Bluegrass: The Best Answer for Hangovers and Toddlers
Step into the Dakota Tavern for Bluegrass Brunch and you’ll find the place transformed. The event, now a Toronto institution that runs both Saturdays and Sundays to accommodate the once down-the-block line-ups, gathers hipsters, parents, and bluegrass aficionados alike into a jolly room of convivial bacon eating. Performers often gather around a single microphone as a nod to the way bluegrass “should” be performed, stepping forward to highlight their solos and back into the circle for the collaborative sessions while kids jump around the dance floor.
Typically, the bands are composed of Toronto’s best bluegrass artists, with availability shifting the makeup from week to week. Nevertheless, you’ll encounter people like Rob Fenton, who led the band playing slide and singing the morning I was there, and long time community leaders like Chris Coole and John Showman. In short, you can’t ask for better music, because there isn’t any; this is the best bluegrass Canada has to offer.
So with the music covered, let’s talk about the food.

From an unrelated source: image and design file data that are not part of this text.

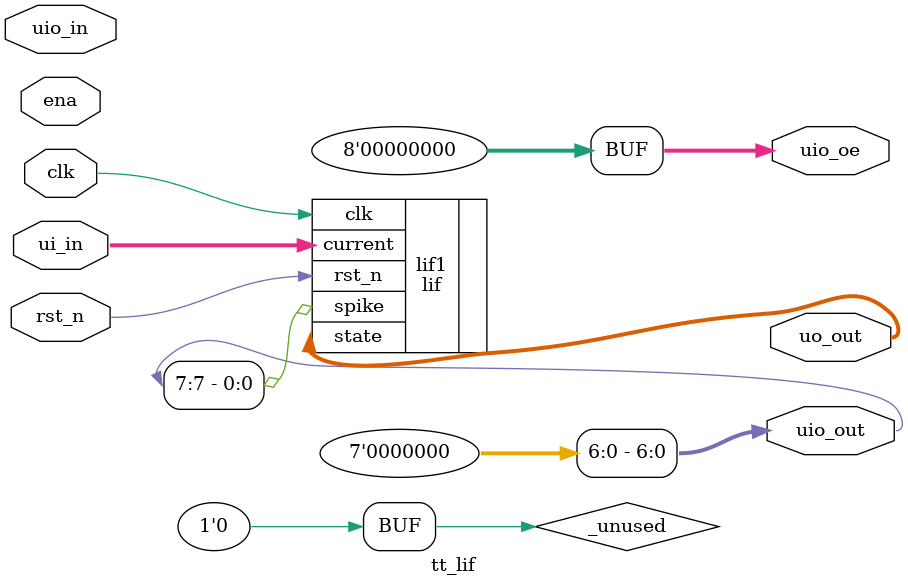
<source format=v>
/*
 * Copyright (c) 2024 Your Name
 * SPDX-License-Identifier: Apache-2.0
 */

`default_nettype none

module tt_lif (
    input  wire [7:0] ui_in,    // Dedicated inputs
    output wire [7:0] uo_out,   // Dedicated outputs
    input  wire [7:0] uio_in,   // IOs: Input path
    output wire [7:0] uio_out,  // IOs: Output path
    output wire [7:0] uio_oe,   // IOs: Enable path (active high: 0=input, 1=output)
    input  wire       ena,      // always 1 when the design is powered, so you can ignore it
    input  wire       clk,      // clock
    input  wire       rst_n     // reset_n - low to reset
);

  // All output pins must be assigned. If not used, assign to 0.

  assign uio_out[6:0] = 0;
  assign uio_oe  = 0;

  // List all unused inputs to prevent warnings
  wire _unused = &{ena, uio_in, 1'b0};
  lif lif1 (.current(ui_in), .clk(clk), .rst_n(rst_n), .state(uo_out), .spike(uio_out[7]));

endmodule

</source>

For $18, you’re paying for both musicians and for endless trays of breakfast. You have no choice in what you get: it’s eggs, potatoes, pancakes, sausages, and fruit salad. You can add bacon and beans for $5, and although any alcoholic drinks are extra, it does include coffee. But it just keeps coming. In other words, if you’re hungover and need more greasy sausages and potatoes to ease the pain, they are there.

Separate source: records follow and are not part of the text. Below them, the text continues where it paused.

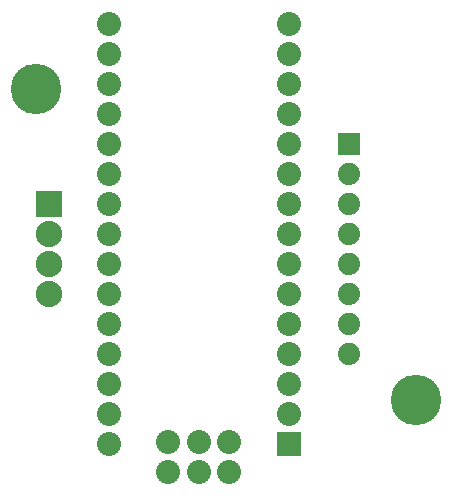
<source format=gts>
G04 MADE WITH FRITZING*
G04 WWW.FRITZING.ORG*
G04 DOUBLE SIDED*
G04 HOLES PLATED*
G04 CONTOUR ON CENTER OF CONTOUR VECTOR*
%ASAXBY*%
%FSLAX23Y23*%
%MOIN*%
%OFA0B0*%
%SFA1.0B1.0*%
%ADD10C,0.074000*%
%ADD11C,0.080000*%
%ADD12C,0.088000*%
%ADD13C,0.168110*%
%ADD14R,0.074000X0.074000*%
%ADD15R,0.079958X0.080000*%
%ADD16R,0.087944X0.087986*%
%LNMASK1*%
G90*
G70*
G54D10*
X1270Y1183D03*
X1270Y1083D03*
X1270Y983D03*
X1270Y883D03*
X1270Y783D03*
X1270Y683D03*
X1270Y583D03*
X1270Y483D03*
G54D11*
X1070Y183D03*
X1070Y283D03*
X1070Y383D03*
X1070Y483D03*
X1070Y583D03*
X1070Y683D03*
X1070Y783D03*
X1070Y883D03*
X1070Y983D03*
X1070Y1083D03*
X1070Y1183D03*
X1070Y1283D03*
X1070Y1383D03*
X1070Y1483D03*
X1070Y1583D03*
X470Y183D03*
X470Y283D03*
X470Y383D03*
X470Y483D03*
X470Y583D03*
X470Y683D03*
X470Y783D03*
X470Y883D03*
X470Y983D03*
X470Y1083D03*
X470Y1183D03*
X470Y1283D03*
X470Y1383D03*
X470Y1483D03*
X470Y1583D03*
X870Y88D03*
X870Y188D03*
X770Y88D03*
X770Y188D03*
X669Y88D03*
X669Y188D03*
G54D12*
X270Y983D03*
X270Y883D03*
X270Y783D03*
X270Y683D03*
G54D13*
X1494Y327D03*
X228Y1364D03*
G54D14*
X1270Y1183D03*
G54D15*
X1070Y183D03*
G54D16*
X270Y983D03*
G04 End of Mask1*
M02*
</source>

Be prepared to make new friends: the restaurant is converted so that you’re seated at long tables. My companion and I managed to score one of the few small tables at the back, but it’s tough. And if you’re not into the kid scene, there are basically two shifts: toddlers at 10 am, and hungover 20-somethings at noon. I was there between the two, and met a lovely two-year-old who, her parents proudly proclaimed, had just survived her first bluegrass brunch. But by the time I had left, the crowd had shifted to droopy coffee guzzlers: seems bluegrass is the gentlest way to get your Saturday morning going.